* _WORK TO COMPLETE_
Give back an exact copy of the listing that follows, without the pictures.
*** DATA EXTRACTS Section Begins ***
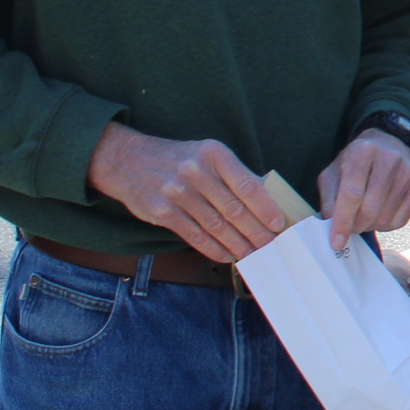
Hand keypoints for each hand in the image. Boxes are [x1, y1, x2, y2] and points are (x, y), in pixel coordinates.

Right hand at [86, 123, 285, 262]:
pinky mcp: (162, 212)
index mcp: (214, 154)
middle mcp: (195, 171)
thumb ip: (234, 175)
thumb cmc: (181, 159)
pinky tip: (228, 255)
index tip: (279, 224)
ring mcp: (177, 192)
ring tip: (253, 254)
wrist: (130, 161)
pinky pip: (195, 236)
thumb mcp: (208, 155)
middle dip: (256, 232)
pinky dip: (215, 249)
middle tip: (270, 246)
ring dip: (238, 244)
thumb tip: (268, 203)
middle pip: (234, 210)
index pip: (248, 185)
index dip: (266, 208)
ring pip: (216, 226)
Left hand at [318, 128, 409, 251]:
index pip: (352, 194)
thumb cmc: (355, 163)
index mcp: (363, 152)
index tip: (337, 242)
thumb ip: (328, 198)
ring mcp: (408, 172)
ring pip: (386, 217)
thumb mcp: (333, 173)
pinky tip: (379, 216)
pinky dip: (386, 226)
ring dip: (370, 226)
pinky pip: (401, 220)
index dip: (343, 221)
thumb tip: (331, 226)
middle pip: (370, 209)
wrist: (389, 146)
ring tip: (363, 218)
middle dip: (356, 226)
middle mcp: (389, 159)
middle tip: (350, 228)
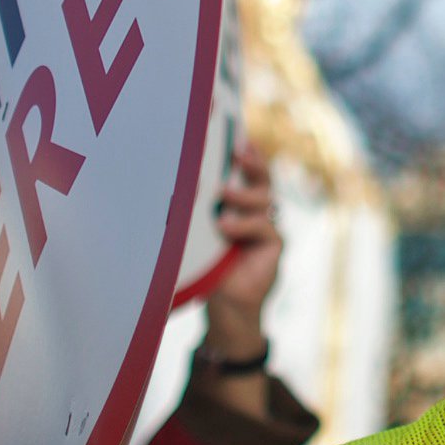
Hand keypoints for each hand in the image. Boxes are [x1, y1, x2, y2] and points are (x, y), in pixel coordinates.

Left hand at [199, 142, 282, 365]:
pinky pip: (264, 227)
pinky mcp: (274, 246)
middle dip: (252, 162)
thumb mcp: (196, 237)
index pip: (247, 172)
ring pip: (264, 200)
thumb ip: (193, 215)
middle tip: (237, 152)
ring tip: (222, 193)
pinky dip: (244, 224)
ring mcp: (268, 228)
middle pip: (263, 178)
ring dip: (244, 193)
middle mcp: (257, 211)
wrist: (226, 308)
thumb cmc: (207, 269)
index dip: (246, 153)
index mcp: (239, 204)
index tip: (235, 135)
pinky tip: (224, 226)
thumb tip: (169, 186)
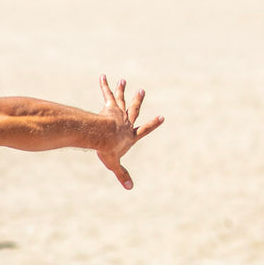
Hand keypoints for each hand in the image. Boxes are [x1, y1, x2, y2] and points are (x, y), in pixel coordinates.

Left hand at [96, 75, 163, 189]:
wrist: (102, 136)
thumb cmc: (109, 150)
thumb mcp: (115, 164)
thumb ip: (121, 174)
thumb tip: (130, 188)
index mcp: (130, 135)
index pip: (144, 130)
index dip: (152, 124)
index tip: (161, 117)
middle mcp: (126, 122)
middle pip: (134, 110)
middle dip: (138, 101)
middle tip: (141, 91)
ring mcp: (118, 114)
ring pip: (121, 100)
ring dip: (122, 91)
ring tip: (123, 81)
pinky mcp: (108, 108)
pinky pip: (106, 95)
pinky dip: (104, 86)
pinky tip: (103, 76)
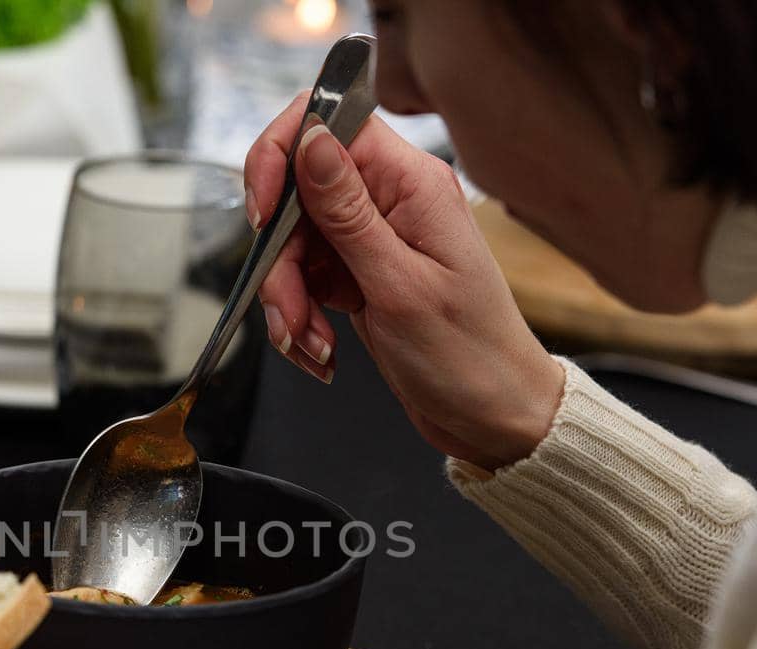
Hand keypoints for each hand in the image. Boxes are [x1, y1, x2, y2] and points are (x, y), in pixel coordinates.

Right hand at [246, 94, 564, 469]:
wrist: (493, 416)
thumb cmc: (469, 357)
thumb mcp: (399, 285)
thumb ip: (347, 212)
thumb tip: (309, 139)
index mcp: (412, 184)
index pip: (328, 123)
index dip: (281, 158)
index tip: (263, 215)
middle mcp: (392, 200)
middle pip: (298, 193)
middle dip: (279, 259)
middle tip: (290, 313)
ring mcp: (374, 238)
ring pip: (293, 243)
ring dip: (286, 298)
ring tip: (311, 344)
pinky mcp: (361, 274)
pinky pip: (305, 279)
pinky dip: (300, 316)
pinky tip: (320, 349)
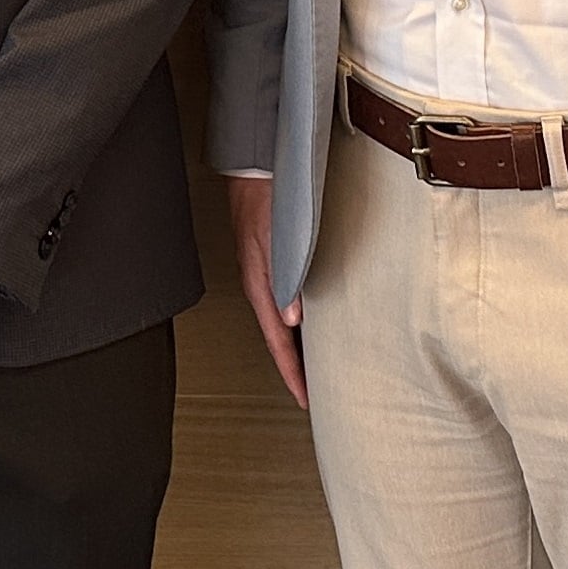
*** DATA EXTRACTS Section Ends ***
* _RESPONSE_
Hand keypoints for each hand in the image. Boxes are [x1, y1, x2, y2] and points are (x, y), in pixel coordinates.

Right hand at [86, 123, 285, 262]:
pinky mcp: (162, 212)
index mcp: (214, 154)
middle mcp: (195, 171)
thumb ip: (234, 175)
thumb cmc: (181, 159)
pinky tip: (228, 255)
index tip: (279, 224)
ring mcp: (177, 192)
ring tip: (253, 254)
wrist: (130, 161)
pinky pip: (195, 236)
thumb mcp: (208, 155)
middle dip: (256, 232)
pinky dip: (215, 249)
middle tip: (270, 246)
ring dip: (238, 244)
thumb tip: (268, 203)
middle pip: (234, 210)
index pip: (248, 185)
index dip: (266, 208)
ring pip: (216, 226)
Left hand at [318, 128, 409, 251]:
index pip: (352, 194)
thumb cmc: (355, 163)
index mcp: (363, 152)
index tip: (337, 242)
thumb ip: (328, 198)
ring mcp: (408, 172)
ring pip: (386, 217)
thumb mcp: (333, 173)
pinky tip: (379, 216)
pinky dip: (386, 226)
ring dip: (370, 226)
pinky pip: (401, 220)
index dip: (343, 221)
thumb tip: (331, 226)
middle pip: (370, 209)
wrist: (389, 146)
ring tip: (363, 218)
middle dip: (356, 226)
middle mcp: (389, 159)
middle tip: (350, 228)
Hand keypoints for each hand in the image. Boxes are [x1, y1, x2, y2] and points are (x, y), in pixel coordinates.

Left hand at [199, 142, 282, 365]:
pinky pip: (264, 227)
pinky mcp: (274, 246)
middle dip: (252, 162)
thumb mcp: (196, 237)
index pip: (247, 172)
ring pip: (264, 200)
thumb ip: (193, 215)
middle tip: (237, 152)
ring tip: (222, 193)
pinky dip: (244, 224)
ring mcp: (268, 228)
middle pip: (263, 178)
ring dip: (244, 193)
middle mcp: (257, 211)
wrist: (226, 308)
thumb cmc: (207, 269)
index dip: (246, 153)
index mcp: (239, 204)
index tip: (235, 135)
pinky tip: (224, 226)
thumb tip: (169, 186)
Hand keypoints for each hand in the image. Boxes are [x1, y1, x2, y2] and points are (x, y), in pixel coordinates.

Left hand at [96, 75, 163, 189]:
wrist: (102, 136)
thumb cmc: (109, 150)
thumb mcp: (115, 164)
thumb ip: (121, 174)
thumb tip: (130, 188)
index mcp: (130, 135)
index pip: (144, 130)
index dip: (152, 124)
index tip: (161, 117)
middle mcp: (126, 122)
middle pip: (134, 110)
middle dip: (138, 101)
middle tip: (141, 91)
ring mcp: (118, 114)
ring pip: (121, 100)
ring dip: (122, 91)
ring tip: (123, 81)
pinky mcp: (108, 108)
pinky pip: (106, 95)
pinky dip: (104, 86)
pinky tip: (103, 76)
Hand keypoints for each hand in the image. Boxes are [x1, y1, x2, y2] and points are (x, y), in pixel coordinates.

Right hand at [246, 94, 564, 469]:
wrist: (493, 416)
thumb cmc: (469, 357)
thumb mcp: (399, 285)
thumb ip: (347, 212)
thumb tip: (309, 139)
index mcp: (412, 184)
index pip: (328, 123)
index dip: (281, 158)
index tip: (263, 215)
middle mcp: (392, 200)
middle pip: (298, 193)
middle dip: (279, 259)
middle tip: (290, 313)
ring mcp: (374, 238)
ring pip: (293, 243)
ring dip: (286, 298)
ring tip: (311, 344)
pinky mcp: (361, 274)
pinky pip: (305, 279)
pinky dip: (300, 316)
pinky tip: (320, 349)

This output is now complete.